# Training Transformers

Dataset - https://github.com/Rishav09/Neural-Machine-Translation-System/blob/master/english-german-both.pkl

In [7]:
from pickle import load
from numpy.random import shuffle
from tensorflow.keras.preprocessing.text import Tokenizer
from tensorflow.keras.preprocessing.sequence import pad_sequences
from tensorflow import convert_to_tensor, int64

In [17]:
filename = '/Users/a.daggula/Downloads/english-german-both.pkl'
clean_dataset = load(open(filename, 'rb'))

In [18]:
clean_dataset[0:5]

array([['i like both', 'ich mag beide'],
       ['she misses him', 'er fehlt ihr'],
       ['i followed him', 'ich folgte ihm'],
       ['its unusual', 'es ist ungewohnlich'],
       ['she sounded mad', 'sie klang wutend']], dtype='<U370')

In [19]:
clean_dataset.shape

(10000, 2)

In [29]:
class PrepareDataset:
    def __init__(self,**kwargs):
        self.n_sentences = 9999
        self.train_split = 0.9
    
    def create_tokenizer(self, dataset):
        tokenizer = Tokenizer()
        tokenizer.fit_on_texts(dataset)
        return tokenizer
    
    def find_seq_length(self, dataset):
        return max(len(seq.split()) for seq in dataset)
    
    def find_vocab_size(self, tokenizer, dataset):
        tokenizer.fit_on_texts(dataset)
        return len(tokenizer.word_index) + 1
    
    def __call__(self, filename, **kwargs):
        # Load a Dataset
        clean_dataset = load(open(filename, 'rb'))
        
        # Reduce Dataset Size
        dataset = clean_dataset[:self.n_sentences, :]
        
        # Add Start and Stop Tokens
        for i in range(dataset[:,0].size):
            dataset[i, 0] = "<START>" + dataset[i, 0] + "<EOS>"
            dataset[i, 1] = "<START>" + dataset[i, 1] + "<EOS>"
        
        # Random Shuffle the dataset
        shuffle(dataset)
        
        # Split the dataset
        train = dataset[:int(self.n_sentences * self.train_split)]
        
        # Prepare tokenizer for the encoder input
        enc_tokenizer = self.create_tokenizer(train[:, 0])
        enc_seq_length = self.find_seq_length(train[:, 0])
        enc_vocab_size = self.find_vocab_size(enc_tokenizer, train[:, 0])
        
        # Encode and pad the input sequences
        trainX = enc_tokenizer.texts_to_sequences(train[:, 0])
        trainX = pad_sequences(trainX, maxlen=enc_seq_length, padding='post')
        trainX = convert_to_tensor(trainX, dtype=int64)
        
        #Prepare tokenizer for the decoder input
        dec_tokenizer = self.create_tokenizer(train[:, 1])
        dec_seq_length = self.find_seq_length(train[:, 1])
        dec_vocab_size = self.find_vocab_size(dec_tokenizer, train[:, 1])
        
        # Encode and pad the input sequences
        trainY = dec_tokenizer.texts_to_sequences(train[:, 1])
        trainY = pad_sequences(trainY, maxlen=dec_seq_length, padding='post')
        trainY = convert_to_tensor(trainY, dtype=int64)
        
        return (trainX, trainY, train, enc_seq_length, dec_seq_length, enc_vocab_size, dec_vocab_size)

In [37]:
dataset = PrepareDataset()
trainX, trainY, train_orig, enc_seq_length, dec_seq_length, \
     enc_vocab_size, dec_vocab_size = dataset(filename)

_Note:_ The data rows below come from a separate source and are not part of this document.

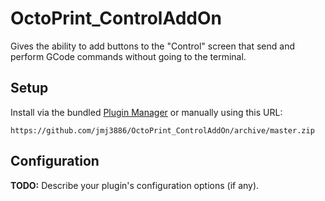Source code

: # OctoPrint_ControlAddOn

Gives the ability to add buttons to the "Control" screen that send and perform GCode commands without going to the terminal.

## Setup

Install via the bundled [Plugin Manager](https://github.com/foosel/OctoPrint/wiki/Plugin:-Plugin-Manager)
or manually using this URL:

    https://github.com/jmj3886/OctoPrint_ControlAddOn/archive/master.zip

## Configuration

**TODO:** Describe your plugin's configuration options (if any).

print(train_orig[20, 0], '\n', trainX[20, :])
print(train_orig[0, 1], '\n', trainY[0, :])

<START>who bought this<EOS> 
 tf.Tensor([  1  47 455  21   2], shape=(5,), dtype=int64)
<START>tom war ein spion<EOS> 
 tf.Tensor([   1    5   26   16 1005    2    0    0    0], shape=(9,), dtype=int64)


In [36]:
print('Encoder sequence length:', enc_seq_length)
print('Decoder sequence length:', dec_seq_length)

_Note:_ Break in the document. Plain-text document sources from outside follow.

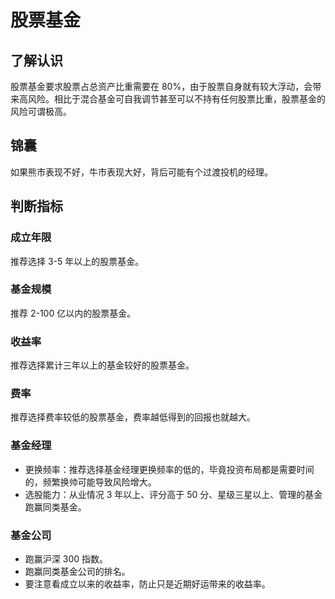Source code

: # 股票基金

## 了解认识

股票基金要求股票占总资产比重需要在 80%，由于股票自身就有较大浮动，会带来高风险。相比于混合基金可自我调节甚至可以不持有任何股票比重，股票基金的风险可谓极高。

## 锦囊

如果熊市表现不好，牛市表现大好，背后可能有个过渡投机的经理。

## 判断指标

### 成立年限

推荐选择 3-5 年以上的股票基金。

### 基金规模

推荐 2-100 亿以内的股票基金。

### 收益率

推荐选择累计三年以上的基金较好的股票基金。

### 费率

推荐选择费率较低的股票基金，费率越低得到的回报也就越大。

### 基金经理

- 更换频率：推荐选择基金经理更换频率的低的，毕竟投资布局都是需要时间的，频繁换帅可能导致风险增大。
- 选股能力：从业情况 3 年以上、评分高于 50 分、星级三星以上、管理的基金跑赢同类基金。

### 基金公司

- 跑赢沪深 300 指数。
- 跑赢同类基金公司的排名。
- 要注意看成立以来的收益率，防止只是近期好运带来的收益率。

Encoder sequence length: 5
Decoder sequence length: 10


Apply Padding Mask

In [38]:
def loss_fcn(target, prediction):
    mask = math.logical_not(target, 0)
    mask = cast(mask, float32)
    
    loss = sparse_categorical_crossentropy(target, prediction, from_logits=True) * mask
    return reduce_sum(loss) / reduce_sum(mask)

In [3]:
def accuracy_fcn(target, prediction):
    mask = math.logical_not(math.equal(target,0))
    
    # Find equal prediction and target values, and apply the padding mask
    accuracy = equal(target, argmax(prediction, axis=2))
    accuracy = math.logical_and(mask, accuracy)
    # Cast the True/False values to 32-bit-precision floating-point numbers
    mask = cast(mask, float32)
    accuracy = cast(accuracy, float32)
    # Compute the mean accuracy over the unmasked values
    return reduce_sum(accuracy) / reduce_sum(mask)

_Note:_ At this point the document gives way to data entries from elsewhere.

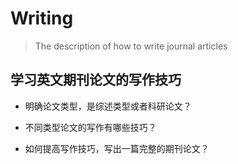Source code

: # Writing

>The description of how to write journal articles

## **学习英文期刊论文的写作技巧**

* 明确论文类型，是综述类型或者科研论文？

* 不同类型论文的写作有哪些技巧？

* 如何提高写作技巧，写出一篇完整的期刊论文？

#### Train the transformer Model


In [5]:
 # Define the model parameters
h = 8 # Number of self-attention heads
d_k = 64 # Dimensionality of the linearly projected queries and keys d_v = 64 # Dimensionality of the linearly projected values
d_model = 512 # Dimensionality of model layers' outputs
d_ff = 2048 # Dimensionality of the inner fully connected layer
n = 6 # Number of layers in the encoder stack
# Define the training parameters
epochs = 2
batch_size = 64
beta_1 = 0.9
beta_2 = 0.98
epsilon = 1e-9
dropout_rate = 0.1


In [None]:
class LRScheduler(LearningRateSchedule):
    def __init__(self, d_model, warmup_steps=4000, **kwargs):
        super().__init__(**kwargs)
        self.d_model = cast(d_model, float32)
        self.warmup_steps = warmup_steps
        
    def __call__(self, step_num):
        # Linearly increasing the learning rate for the first warmup_steps, and # decreasing it thereafter
        arg1 = step_num ** -0.5
        arg2 = step_num * (self.warmup_steps ** -1.5)
        return (self.d_model ** -0.5) * math.minimum(arg1, arg2)